===== Materials provided
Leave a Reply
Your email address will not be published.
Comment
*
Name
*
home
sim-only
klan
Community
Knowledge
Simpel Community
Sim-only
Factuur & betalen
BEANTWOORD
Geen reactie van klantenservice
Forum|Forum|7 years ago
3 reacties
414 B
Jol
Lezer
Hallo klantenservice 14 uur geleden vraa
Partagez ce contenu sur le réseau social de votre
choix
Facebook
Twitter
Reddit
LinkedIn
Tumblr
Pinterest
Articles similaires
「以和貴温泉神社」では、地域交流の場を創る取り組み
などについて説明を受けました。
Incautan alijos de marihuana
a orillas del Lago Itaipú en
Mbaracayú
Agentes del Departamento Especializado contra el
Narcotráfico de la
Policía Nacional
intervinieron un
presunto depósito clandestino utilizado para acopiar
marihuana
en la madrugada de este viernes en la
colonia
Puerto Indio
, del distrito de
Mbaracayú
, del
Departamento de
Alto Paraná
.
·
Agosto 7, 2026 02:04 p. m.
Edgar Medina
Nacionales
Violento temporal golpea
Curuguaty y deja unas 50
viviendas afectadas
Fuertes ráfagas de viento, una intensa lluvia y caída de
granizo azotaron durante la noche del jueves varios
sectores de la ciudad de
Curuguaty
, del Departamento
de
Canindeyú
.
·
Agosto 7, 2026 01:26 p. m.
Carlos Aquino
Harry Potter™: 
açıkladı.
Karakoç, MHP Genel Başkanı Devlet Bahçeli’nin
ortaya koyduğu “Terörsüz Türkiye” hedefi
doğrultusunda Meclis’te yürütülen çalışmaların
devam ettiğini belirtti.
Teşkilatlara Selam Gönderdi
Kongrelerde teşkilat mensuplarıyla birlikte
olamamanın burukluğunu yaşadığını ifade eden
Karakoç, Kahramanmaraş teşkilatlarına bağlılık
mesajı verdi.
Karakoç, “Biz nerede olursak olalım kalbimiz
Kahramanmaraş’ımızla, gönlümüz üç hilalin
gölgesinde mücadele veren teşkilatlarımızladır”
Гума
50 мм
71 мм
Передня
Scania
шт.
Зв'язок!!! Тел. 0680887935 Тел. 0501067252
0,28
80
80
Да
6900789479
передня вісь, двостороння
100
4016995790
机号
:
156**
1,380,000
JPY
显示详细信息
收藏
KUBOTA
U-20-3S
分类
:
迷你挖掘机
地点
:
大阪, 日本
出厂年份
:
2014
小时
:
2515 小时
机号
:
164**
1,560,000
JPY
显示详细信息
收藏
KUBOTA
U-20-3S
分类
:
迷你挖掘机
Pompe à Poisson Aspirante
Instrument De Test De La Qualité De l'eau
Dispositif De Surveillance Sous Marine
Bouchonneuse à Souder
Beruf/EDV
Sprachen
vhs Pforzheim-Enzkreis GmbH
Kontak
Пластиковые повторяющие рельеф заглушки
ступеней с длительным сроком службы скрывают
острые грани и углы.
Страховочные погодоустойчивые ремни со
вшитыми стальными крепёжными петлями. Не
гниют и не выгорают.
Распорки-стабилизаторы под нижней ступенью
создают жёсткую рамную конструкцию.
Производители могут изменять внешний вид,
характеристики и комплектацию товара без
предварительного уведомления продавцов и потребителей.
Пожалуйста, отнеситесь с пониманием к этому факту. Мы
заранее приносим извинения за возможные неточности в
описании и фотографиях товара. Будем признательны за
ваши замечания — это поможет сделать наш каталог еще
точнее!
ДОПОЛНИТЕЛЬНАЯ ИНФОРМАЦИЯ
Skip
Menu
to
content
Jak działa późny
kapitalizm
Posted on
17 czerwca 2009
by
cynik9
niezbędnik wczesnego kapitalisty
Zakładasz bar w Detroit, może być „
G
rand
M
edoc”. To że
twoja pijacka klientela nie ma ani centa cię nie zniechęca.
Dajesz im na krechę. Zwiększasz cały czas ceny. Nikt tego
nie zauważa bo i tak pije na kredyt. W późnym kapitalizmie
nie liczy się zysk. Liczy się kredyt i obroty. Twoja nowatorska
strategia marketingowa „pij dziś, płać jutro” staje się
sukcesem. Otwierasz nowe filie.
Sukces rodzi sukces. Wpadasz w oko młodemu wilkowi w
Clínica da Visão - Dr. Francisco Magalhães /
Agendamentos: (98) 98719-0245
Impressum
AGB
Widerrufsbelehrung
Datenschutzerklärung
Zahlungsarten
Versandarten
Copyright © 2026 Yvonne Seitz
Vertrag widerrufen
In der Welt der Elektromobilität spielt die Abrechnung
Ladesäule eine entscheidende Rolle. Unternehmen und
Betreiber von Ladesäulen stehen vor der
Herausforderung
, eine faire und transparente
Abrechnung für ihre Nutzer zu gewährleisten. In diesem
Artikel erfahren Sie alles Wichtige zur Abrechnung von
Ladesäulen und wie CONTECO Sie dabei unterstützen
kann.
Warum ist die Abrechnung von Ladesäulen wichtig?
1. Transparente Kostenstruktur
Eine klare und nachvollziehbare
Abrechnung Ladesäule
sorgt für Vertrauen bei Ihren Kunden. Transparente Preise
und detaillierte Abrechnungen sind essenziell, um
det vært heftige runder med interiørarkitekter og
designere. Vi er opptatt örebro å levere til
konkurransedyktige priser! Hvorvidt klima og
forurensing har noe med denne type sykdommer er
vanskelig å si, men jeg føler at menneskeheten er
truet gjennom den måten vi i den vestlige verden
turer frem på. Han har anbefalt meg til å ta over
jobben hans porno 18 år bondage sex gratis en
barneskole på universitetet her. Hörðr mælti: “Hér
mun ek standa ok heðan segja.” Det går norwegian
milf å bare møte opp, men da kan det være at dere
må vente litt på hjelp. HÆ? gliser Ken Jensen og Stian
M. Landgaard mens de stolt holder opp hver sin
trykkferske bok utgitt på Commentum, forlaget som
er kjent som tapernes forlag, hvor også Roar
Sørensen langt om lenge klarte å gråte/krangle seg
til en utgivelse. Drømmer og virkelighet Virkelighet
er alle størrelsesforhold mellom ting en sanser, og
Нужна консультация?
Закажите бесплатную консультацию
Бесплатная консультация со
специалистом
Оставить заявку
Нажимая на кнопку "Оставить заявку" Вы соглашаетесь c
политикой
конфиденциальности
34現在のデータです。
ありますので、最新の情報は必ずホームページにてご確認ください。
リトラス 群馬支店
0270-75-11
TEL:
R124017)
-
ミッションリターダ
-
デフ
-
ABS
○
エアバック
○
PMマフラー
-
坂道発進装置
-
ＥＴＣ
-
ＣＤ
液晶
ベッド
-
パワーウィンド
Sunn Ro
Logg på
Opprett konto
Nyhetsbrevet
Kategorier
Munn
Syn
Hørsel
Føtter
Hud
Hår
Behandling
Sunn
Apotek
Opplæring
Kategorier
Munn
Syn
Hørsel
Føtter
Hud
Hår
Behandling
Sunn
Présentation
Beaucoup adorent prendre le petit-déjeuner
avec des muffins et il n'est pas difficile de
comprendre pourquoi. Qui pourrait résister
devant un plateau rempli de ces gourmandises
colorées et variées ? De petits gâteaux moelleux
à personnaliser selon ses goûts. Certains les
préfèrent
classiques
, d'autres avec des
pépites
==========
Work to complete — Copy out the text of every item above, line for line, keeping each line unchanged.

Output —
Leave a Reply
Your email address will not be published.
Comment
*
Name
*
home
sim-only
klan
Community
Knowledge
Simpel Community
Sim-only
Factuur & betalen
BEANTWOORD
Geen reactie van klantenservice
Forum|Forum|7 years ago
3 reacties
414 B
Jol
Lezer
Hallo klantenservice 14 uur geleden vraa
Partagez ce contenu sur le réseau social de votre
choix
Facebook
Twitter
Reddit
LinkedIn
Tumblr
Pinterest
Articles similaires
「以和貴温泉神社」では、地域交流の場を創る取り組み
などについて説明を受けました。
Incautan alijos de marihuana
a orillas del Lago Itaipú en
Mbaracayú
Agentes del Departamento Especializado contra el
Narcotráfico de la
Policía Nacional
intervinieron un
presunto depósito clandestino utilizado para acopiar
marihuana
en la madrugada de este viernes en la
colonia
Puerto Indio
, del distrito de
Mbaracayú
, del
Departamento de
Alto Paraná
.
·
Agosto 7, 2026 02:04 p. m.
Edgar Medina
Nacionales
Violento temporal golpea
Curuguaty y deja unas 50
viviendas afectadas
Fuertes ráfagas de viento, una intensa lluvia y caída de
granizo azotaron durante la noche del jueves varios
sectores de la ciudad de
Curuguaty
, del Departamento
de
Canindeyú
.
·
Agosto 7, 2026 01:26 p. m.
Carlos Aquino
Harry Potter™: 
açıkladı.
Karakoç, MHP Genel Başkanı Devlet Bahçeli’nin
ortaya koyduğu “Terörsüz Türkiye” hedefi
doğrultusunda Meclis’te yürütülen çalışmaların
devam ettiğini belirtti.
Teşkilatlara Selam Gönderdi
Kongrelerde teşkilat mensuplarıyla birlikte
olamamanın burukluğunu yaşadığını ifade eden
Karakoç, Kahramanmaraş teşkilatlarına bağlılık
mesajı verdi.
Karakoç, “Biz nerede olursak olalım kalbimiz
Kahramanmaraş’ımızla, gönlümüz üç hilalin
gölgesinde mücadele veren teşkilatlarımızladır”
Гума
50 мм
71 мм
Передня
Scania
шт.
Зв'язок!!! Тел. 0680887935 Тел. 0501067252
0,28
80
80
Да
6900789479
передня вісь, двостороння
100
4016995790
机号
:
156**
1,380,000
JPY
显示详细信息
收藏
KUBOTA
U-20-3S
分类
:
迷你挖掘机
地点
:
大阪, 日本
出厂年份
:
2014
小时
:
2515 小时
机号
:
164**
1,560,000
JPY
显示详细信息
收藏
KUBOTA
U-20-3S
分类
:
迷你挖掘机
Pompe à Poisson Aspirante
Instrument De Test De La Qualité De l'eau
Dispositif De Surveillance Sous Marine
Bouchonneuse à Souder
Beruf/EDV
Sprachen
vhs Pforzheim-Enzkreis GmbH
Kontak
Пластиковые повторяющие рельеф заглушки
ступеней с длительным сроком службы скрывают
острые грани и углы.
Страховочные погодоустойчивые ремни со
вшитыми стальными крепёжными петлями. Не
гниют и не выгорают.
Распорки-стабилизаторы под нижней ступенью
создают жёсткую рамную конструкцию.
Производители могут изменять внешний вид,
характеристики и комплектацию товара без
предварительного уведомления продавцов и потребителей.
Пожалуйста, отнеситесь с пониманием к этому факту. Мы
заранее приносим извинения за возможные неточности в
описании и фотографиях товара. Будем признательны за
ваши замечания — это поможет сделать наш каталог еще
точнее!
ДОПОЛНИТЕЛЬНАЯ ИНФОРМАЦИЯ
Skip
Menu
to
content
Jak działa późny
kapitalizm
Posted on
17 czerwca 2009
by
cynik9
niezbędnik wczesnego kapitalisty
Zakładasz bar w Detroit, może być „
G
rand
M
edoc”. To że
twoja pijacka klientela nie ma ani centa cię nie zniechęca.
Dajesz im na krechę. Zwiększasz cały czas ceny. Nikt tego
nie zauważa bo i tak pije na kredyt. W późnym kapitalizmie
nie liczy się zysk. Liczy się kredyt i obroty. Twoja nowatorska
strategia marketingowa „pij dziś, płać jutro” staje się
sukcesem. Otwierasz nowe filie.
Sukces rodzi sukces. Wpadasz w oko młodemu wilkowi w
Clínica da Visão - Dr. Francisco Magalhães /
Agendamentos: (98) 98719-0245
Impressum
AGB
Widerrufsbelehrung
Datenschutzerklärung
Zahlungsarten
Versandarten
Copyright © 2026 Yvonne Seitz
Vertrag widerrufen
In der Welt der Elektromobilität spielt die Abrechnung
Ladesäule eine entscheidende Rolle. Unternehmen und
Betreiber von Ladesäulen stehen vor der
Herausforderung
, eine faire und transparente
Abrechnung für ihre Nutzer zu gewährleisten. In diesem
Artikel erfahren Sie alles Wichtige zur Abrechnung von
Ladesäulen und wie CONTECO Sie dabei unterstützen
kann.
Warum ist die Abrechnung von Ladesäulen wichtig?
1. Transparente Kostenstruktur
Eine klare und nachvollziehbare
Abrechnung Ladesäule
sorgt für Vertrauen bei Ihren Kunden. Transparente Preise
und detaillierte Abrechnungen sind essenziell, um
det vært heftige runder med interiørarkitekter og
designere. Vi er opptatt örebro å levere til
konkurransedyktige priser! Hvorvidt klima og
forurensing har noe med denne type sykdommer er
vanskelig å si, men jeg føler at menneskeheten er
truet gjennom den måten vi i den vestlige verden
turer frem på. Han har anbefalt meg til å ta over
jobben hans porno 18 år bondage sex gratis en
barneskole på universitetet her. Hörðr mælti: “Hér
mun ek standa ok heðan segja.” Det går norwegian
milf å bare møte opp, men da kan det være at dere
må vente litt på hjelp. HÆ? gliser Ken Jensen og Stian
M. Landgaard mens de stolt holder opp hver sin
trykkferske bok utgitt på Commentum, forlaget som
er kjent som tapernes forlag, hvor også Roar
Sørensen langt om lenge klarte å gråte/krangle seg
til en utgivelse. Drømmer og virkelighet Virkelighet
er alle størrelsesforhold mellom ting en sanser, og
Нужна консультация?
Закажите бесплатную консультацию
Бесплатная консультация со
специалистом
Оставить заявку
Нажимая на кнопку "Оставить заявку" Вы соглашаетесь c
политикой
конфиденциальности
34現在のデータです。
ありますので、最新の情報は必ずホームページにてご確認ください。
リトラス 群馬支店
0270-75-11
TEL:
R124017)
-
ミッションリターダ
-
デフ
-
ABS
○
エアバック
○
PMマフラー
-
坂道発進装置
-
ＥＴＣ
-
ＣＤ
液晶
ベッド
-
パワーウィンド
Sunn Ro
Logg på
Opprett konto
Nyhetsbrevet
Kategorier
Munn
Syn
Hørsel
Føtter
Hud
Hår
Behandling
Sunn
Apotek
Opplæring
Kategorier
Munn
Syn
Hørsel
Føtter
Hud
Hår
Behandling
Sunn
Présentation
Beaucoup adorent prendre le petit-déjeuner
avec des muffins et il n'est pas difficile de
comprendre pourquoi. Qui pourrait résister
devant un plateau rempli de ces gourmandises
colorées et variées ? De petits gâteaux moelleux
à personnaliser selon ses goûts. Certains les
préfèrent
classiques
, d'autres avec des
pépites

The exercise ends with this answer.